A few weeks ago, I crossed the Rhine in traveling from France’s Alsace into Germany’s Baden. Under the blissful Schengen arrangements, it’s an uneventful occasion; no one wants to thumb your passport or shine a beam on your iris. It wasn’t always thus.
Checking must weights at Hugel, Andrew Jefford ©
Alsace is famous for being the region which has (involuntarily) changed nationality four times since 1870, while the starveling bands sowing havoc in Europe’s most anarchic war (The Thirty Years’ War) left what would, in today’s terms, be 26 million dead in these and neighbouring lands back in the early seventeenth century.
This isn’t gratuitous detail. Alsace’s wine culture, one of Europe’s most significant and prosperous prior to the seventeenth century, was rinsed bare in the historical washing machine. Wine traditions repeatedly collapsed in political turmoil – as Alsace’s growers will happily spell out for you. What I discovered recently was that social, political and economic considerations, too, can easily trump the physical potential of terroir. Let me explain.
Alsace’s red wine is Pinot Noir: the variety occupies almost 10 per cent of plantings. Some of these 1,540 ha fetch up in sparkling wine, but every winery offers red; these are often what the locals, including restaurateurs, queue up to buy. I’m not, in general, a fan.
Some are no more than rosé (note that average yields in Alsace are 30 hl/ha higher than in Burgundy); some are plain thin; and even the best seem to lack structure and authority, though they can be smoothly and almost lip-smackingly affable.

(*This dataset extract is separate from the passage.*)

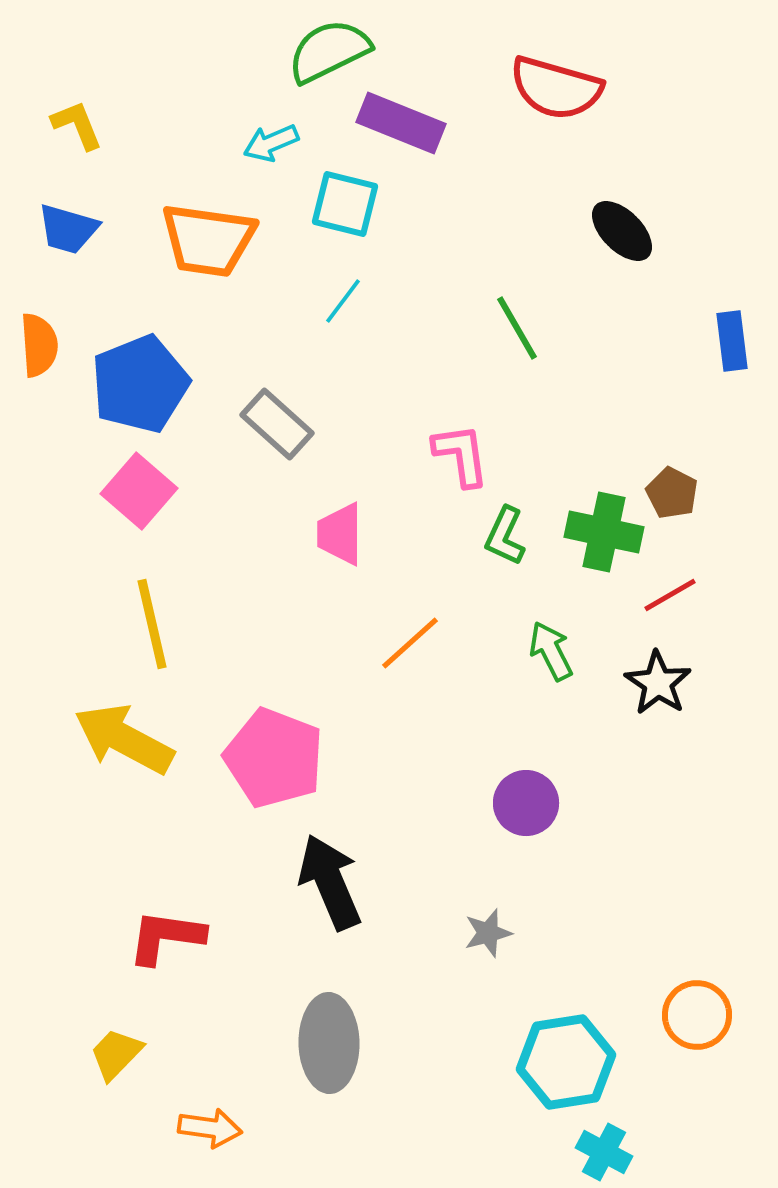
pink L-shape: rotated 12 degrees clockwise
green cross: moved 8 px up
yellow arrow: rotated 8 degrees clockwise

You can probably guess what’s coming next. Baden produces not 10% red wine but 44% red wine, and Pinot Noir is this region’s main grape variety, occupying 36% of plantings. In my one-day sortie (with fellow Arblaster & Clarke travelers), we visited ‘the godfather of Pinot’ in Baden, the quiet but hugely painstaking Bernhard Huber, as well as hooking up with Joachim Heger’s exuberant and good-humoured cellarmaster Markus Mleinek. No one could say that the Pinots produced at either address lack structure and authority. Dr Heger’s 2010 Achkarrer Schlossberg, indeed, was so concentrated and powerful that it reminded me of a burgundy with 15% Côte Rôtie blended into it: roasted black plums and a cascade of tannins. At Bernhard Huber’s cellar, meanwhile, the 2010 Schlossberg from another village, Hecklingen, had wonderful fruit architecture and singing, curranty acidity bonded to sumptuous tannins, while the 2010 blended Alte Reben (old vines) Spätburgunder (Pinot Noir) was a fine buy, too, with its cherry and raspberry fruit and its quivering freshness. All three wines would, I suspect, acquit themselves more than honorably against the stiffest Pinot competition.
Why the contrast with Alsace? Classic terroir comparisons suggest that Pinot should thrive west of the Rhine: Alsace vineyards are almost certainly warmer and markedly dryer than Baden, and have magnificently propitious sloping sites which boast both limestone and marl soils and southerly and easterly exposition. If Baden can do it, Alsace can surely do it, too.
But look: Baden is one of the few parts of a major white-wine producing nation which can make truly satisfying red wine – so that’s what the market wants it to do. Alsace, by contrast, is the only part of a preponderantly red-wine producing nation which can produce rich, scented whites from aromatic varieties – so that’s what the market wants it to do. (And Burgundy’s just down the road.) Pinot Noir isn’t even eligible for Grand Cru status in Alsace, though rumour has it that this will soon change for the warm, limey site of Hengst.
There is no reason, in other words, why Alsace shouldn’t produce Pinots to match those of Baden – if its lawmakers and winegrowers were prepared to make the same efforts for that variety as their German counterparts, and if customers were ready to reward those efforts. Mleinek, for example, air-blows his bunches at flowering to create a less tight, aerier fruit set in each bunch – and then cuts off the bottom of the bunch later as those grapes ripen less effectively than those higher up the bunch. Bernhard Huber spends two days training his pickers before they are let near a bunch. Yields at both are more Burgundian than Alsatian. “To make Pinot Noir, you must think Pinot Noir from the beginning, “ Huber says. “And in Alsace they think Riesling, Pinot Gris and Gewurztraminer from the beginning.”